When it comes to fanaticism and lunacy regarding climate change/global warming issues sometimes a little common sense has to be injected. No matter which side of the pond you’re on.
How do you respond when placard-waving students occupy your 15th-century quadrangle and refuse to leave until you sell the college’s shares in oil companies? As this is St. John’s College in Oxford, England, naturally you present them with a philosophical dilemma.
Students at St John’s College wrote to Andrew Parker, the principal bursar, last week requesting a meeting to discuss the protesters’ demands, which are that the college “declares a climate emergency and immediately divests from fossil fuels”. They say that the college, the richest in Oxford, has £8 million of its £551 million endowment fund invested in BP and Shell.
Professor Parker responded with a provocative offer. “I am not able to arrange any divestment at short notice,” he wrote. “But I can arrange for the gas central heating in college to be switched off with immediate effect. Please let me know if you support this proposal.”

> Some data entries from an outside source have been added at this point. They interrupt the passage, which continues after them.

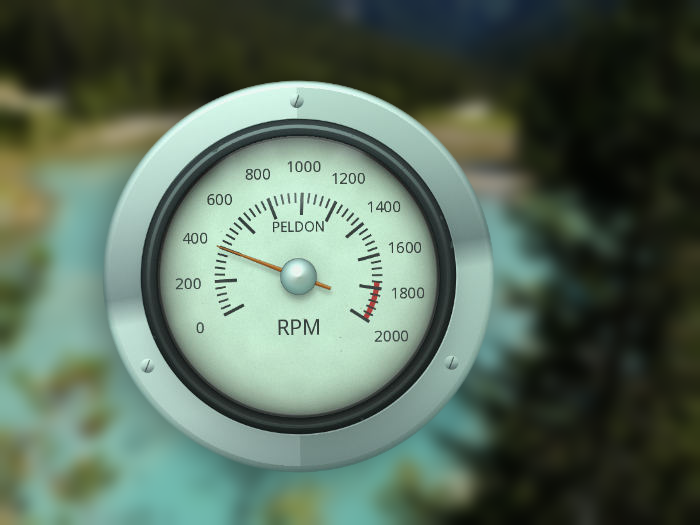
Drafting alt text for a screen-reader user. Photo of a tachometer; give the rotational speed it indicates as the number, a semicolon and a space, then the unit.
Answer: 400; rpm
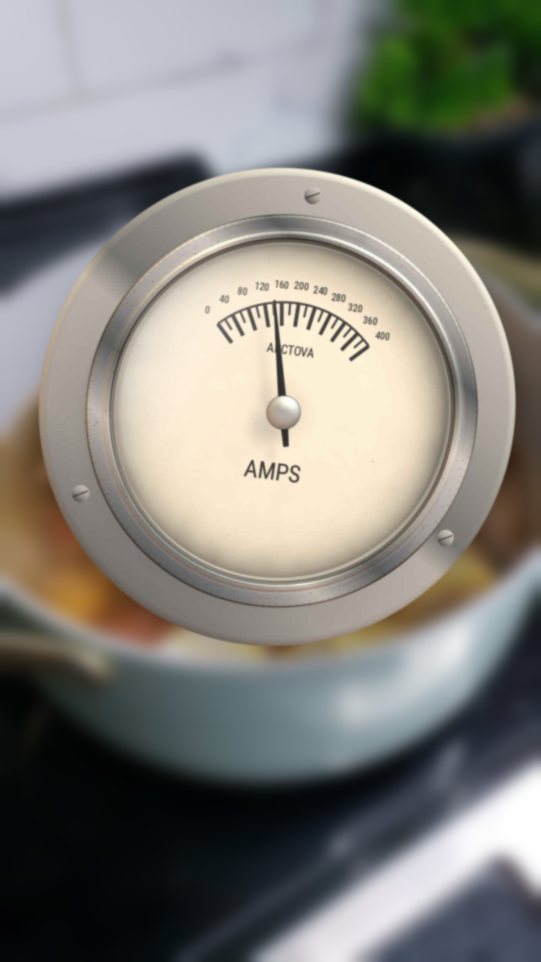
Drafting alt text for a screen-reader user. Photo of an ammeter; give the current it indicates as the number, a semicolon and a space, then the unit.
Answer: 140; A
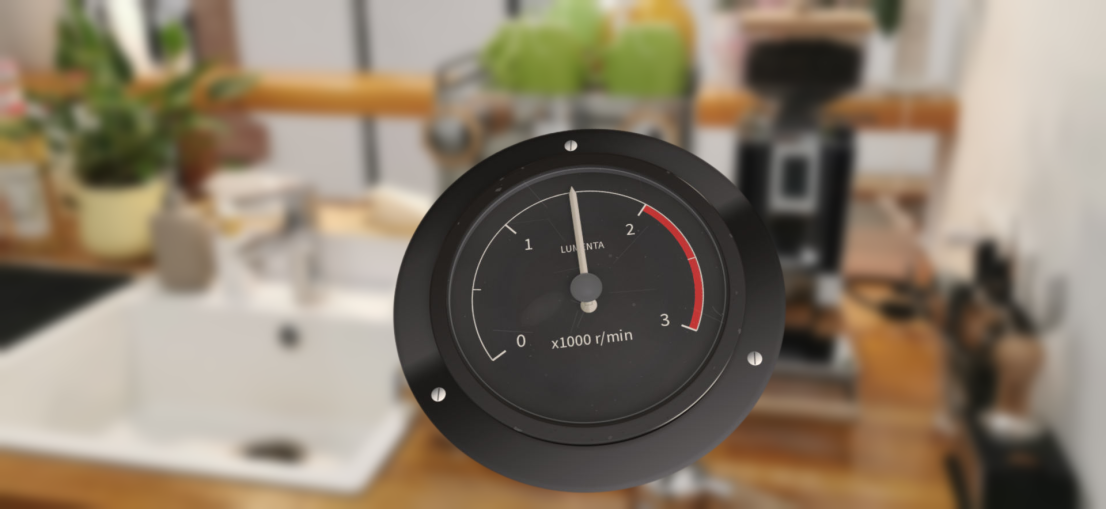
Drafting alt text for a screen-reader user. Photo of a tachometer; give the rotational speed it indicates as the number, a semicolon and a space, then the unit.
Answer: 1500; rpm
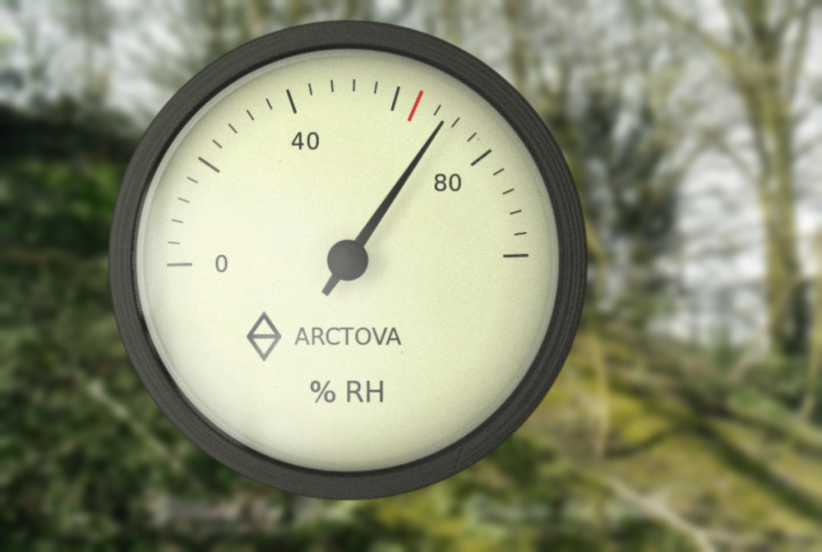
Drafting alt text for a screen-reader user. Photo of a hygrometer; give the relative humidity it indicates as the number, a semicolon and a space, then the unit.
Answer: 70; %
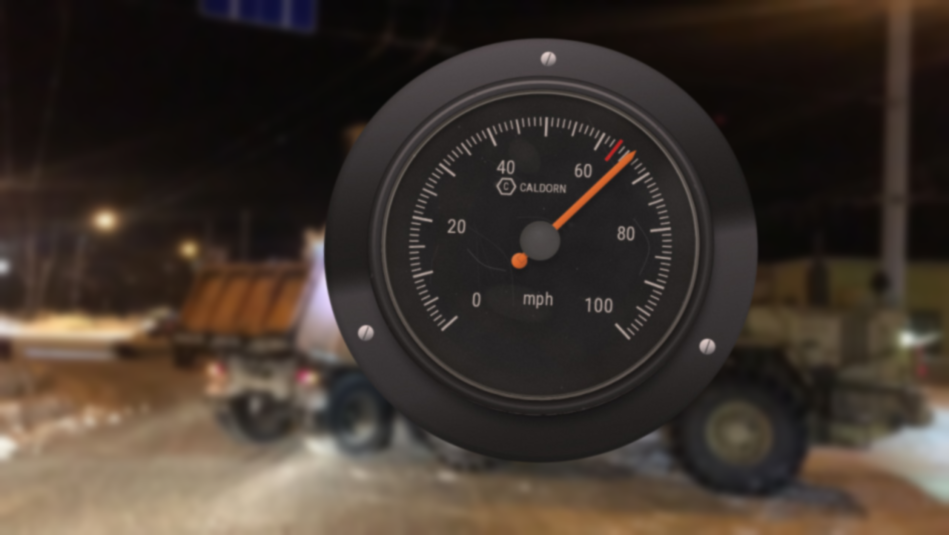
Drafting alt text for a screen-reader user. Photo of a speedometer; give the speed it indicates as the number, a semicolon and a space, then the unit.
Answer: 66; mph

One of the students replied to Parker’s offer and accused him of not taking them seriously, and being “provocative.” Probably true as to not taking them seriously. How can you? As for provocative, to paraphrase Margaret Thatcher, who responded to the accusation she was “reactionary,” there is presently plenty to provoke regarding the anti-fossil fuels idiocy.
Fergus Green, who is studying for a master’s degree in physics and philosophy at Balliol College, also in Oxford, said: “It’s January and it would be borderline dangerous to switch off the central heating.” Exactly. It is worth noting in this context that Automobiles, airplanes, and the only means of producing continuous and reliable electricity currently are defendant on petroleum. Not to mention all of the by-products derived from oil and gas.

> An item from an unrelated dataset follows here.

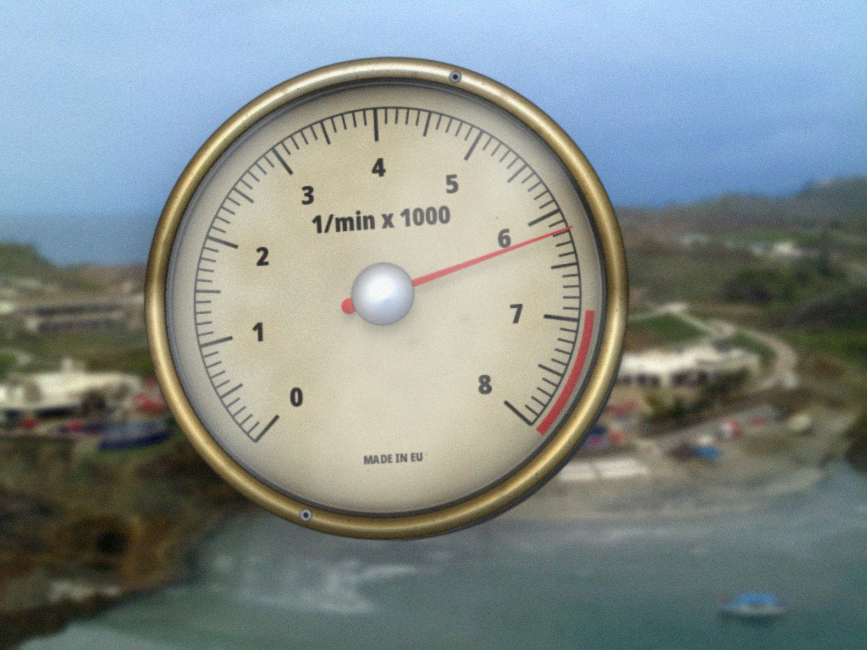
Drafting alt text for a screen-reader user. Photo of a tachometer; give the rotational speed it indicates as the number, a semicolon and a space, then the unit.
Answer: 6200; rpm
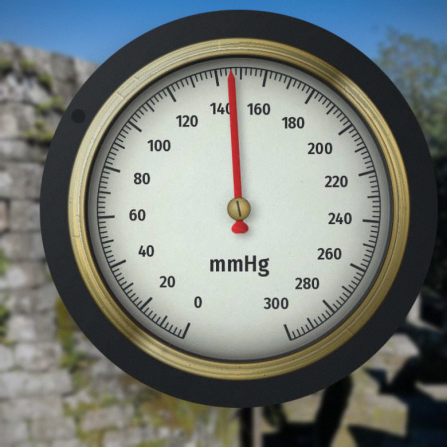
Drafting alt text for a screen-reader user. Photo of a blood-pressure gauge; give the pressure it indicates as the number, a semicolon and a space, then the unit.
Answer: 146; mmHg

(Aside: Ayn Rand stated in many of her works that philosophy and physics were the most important disciplines for anyone to study. Wonder if any of her wisdom will eventually rub off on young Mr. Green – nowadays trying to live up to his surname, perhaps?)

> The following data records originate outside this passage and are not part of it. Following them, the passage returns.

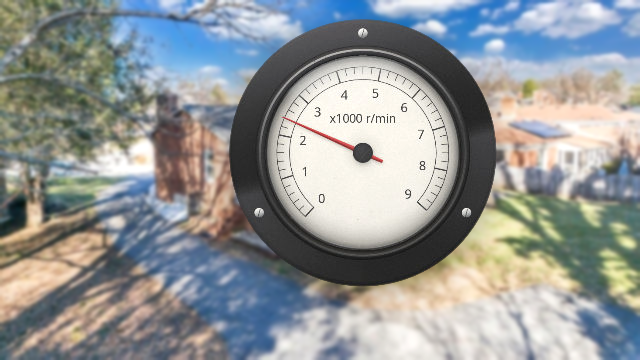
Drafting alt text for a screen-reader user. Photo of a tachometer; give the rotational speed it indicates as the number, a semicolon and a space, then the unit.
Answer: 2400; rpm
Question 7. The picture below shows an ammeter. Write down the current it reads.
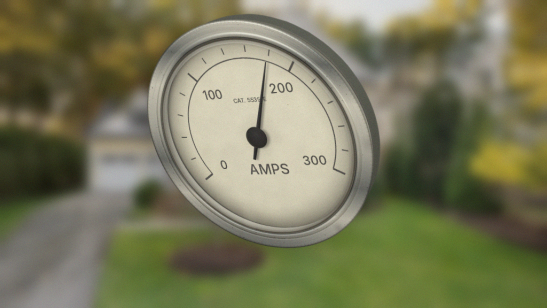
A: 180 A
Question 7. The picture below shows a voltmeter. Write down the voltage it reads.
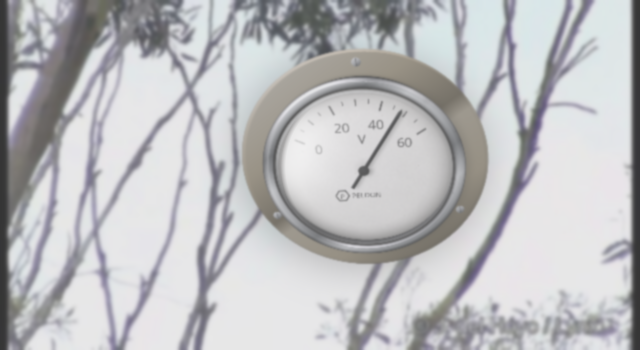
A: 47.5 V
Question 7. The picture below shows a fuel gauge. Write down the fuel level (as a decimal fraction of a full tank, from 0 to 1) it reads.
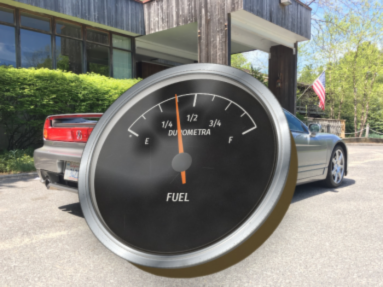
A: 0.375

In this case, the students are calling on the investment managers to immediately sell all of their shares in BP and Shell. They are very much out of favor and there could be a lot of upside insofar as virtue-signaling goes. Energy stocks pay high dividends, however. I am personally aware of several portfolios that have prospered here in the U. S. I’m sure that’s true in the U. K. There are many reasons why an endowment fund manager might want to sell. But dumping a large stock to placate jejune students isn’t one of them — more akin to allowing the inmates to run the asylum.
Now, for Serious
Transition: Bob Crane, the last surviving member of The Kingston Trio died last week at the age of 85. Along with Dave Guard and Nick Reynolds, Shane’s group was a harbinger of the “folk music” genre that took over in popularity in the mid-1960s, and continues in some form today. Their breakout song Tom Dooley in 1958 was classified as Country & Western, because there was no folk category at the time. C&W might be the “real” American folk music, however, which makes the Ken Burns’ 10 hour PBS documentary Country Music worth watching.